Reginald sighed and stared at her generous offer to free him from his promise to wed her through the more casual joining of a handfast. Such a thing would have been acceptable if he was to remain Freyne's steward, but he now meant to become Freyne's lord. In that case, lack of a priest's blessing made Clare his concubine and him a laughingstock for taking a woman who could provide him neither property nor heirs. A touch of anger woke in him. Let them laugh. What right had any man to tell him he couldn't own the woman he wanted? He turned his eyes back to the parchment.
I would thank you again for your concern over Lady Freyne and her child. Although my lady cousin was incapable of swallowing the tonic, she strengthened on her own.
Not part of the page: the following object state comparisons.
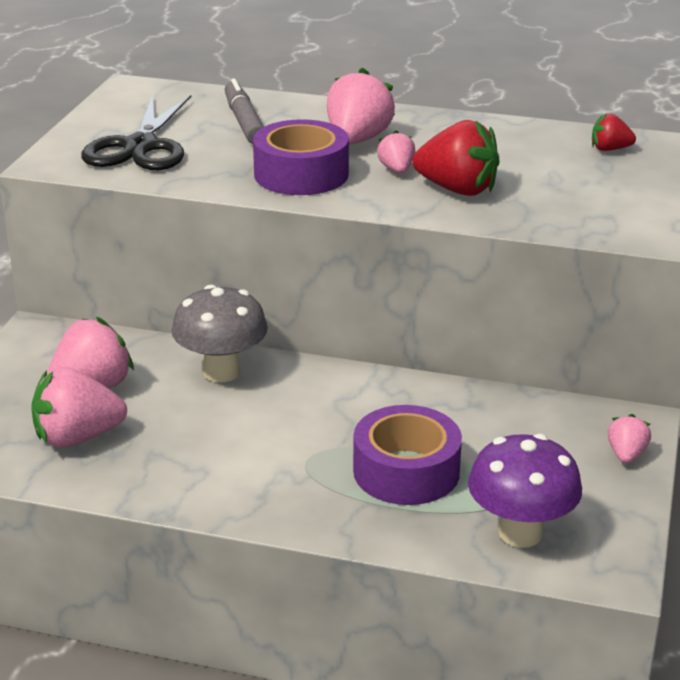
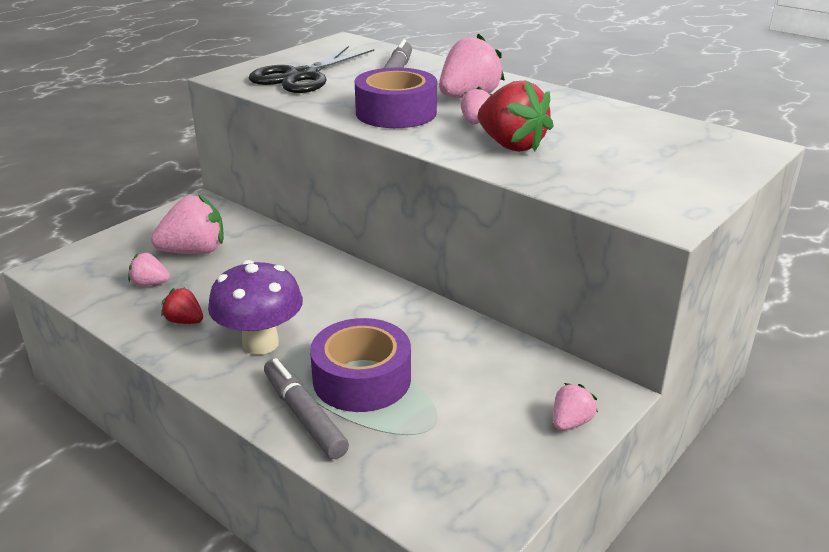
camera: 25 degrees right, 0 degrees up
pink strawberry [31,367,127,448] -> pink strawberry [128,253,170,286], size x0.53
grey mushroom [171,285,268,382] -> none
purple mushroom [468,434,582,548] -> purple mushroom moved to [208,260,303,355]
red strawberry [592,113,636,151] -> red strawberry moved to [161,287,203,324]
none -> grey marker [264,358,349,459]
The babe seems finally to have settled within her, no longer plaguing her with sickness. However, she waits daily for news of Jocelyn's death now that he's been squired away from Crosswell. Her depression over this issue concerns me. Although her health is good, my lady cousin now believes her child's delivery will take her own life. Thus, would I once more beg your aid.
When I related to Lady Freyne in what regard you hold Freyne's midwife, she remembered the woman and found comfort in what was familiar. It’s now our desire, hers and mine, that the woman might attend my lady cousin when she begins her laying in. Although I know the village would be loath to relinquish her to us for a month's time we hope she might have an apprentice to take her place while she serves her lord's widow by delivering yet another heir.
With enduring love and care for you in my heart I end this missive. Signed this the sixteenth day of December, year of our Lord 1194. Clare, daughter of William de Romeneye.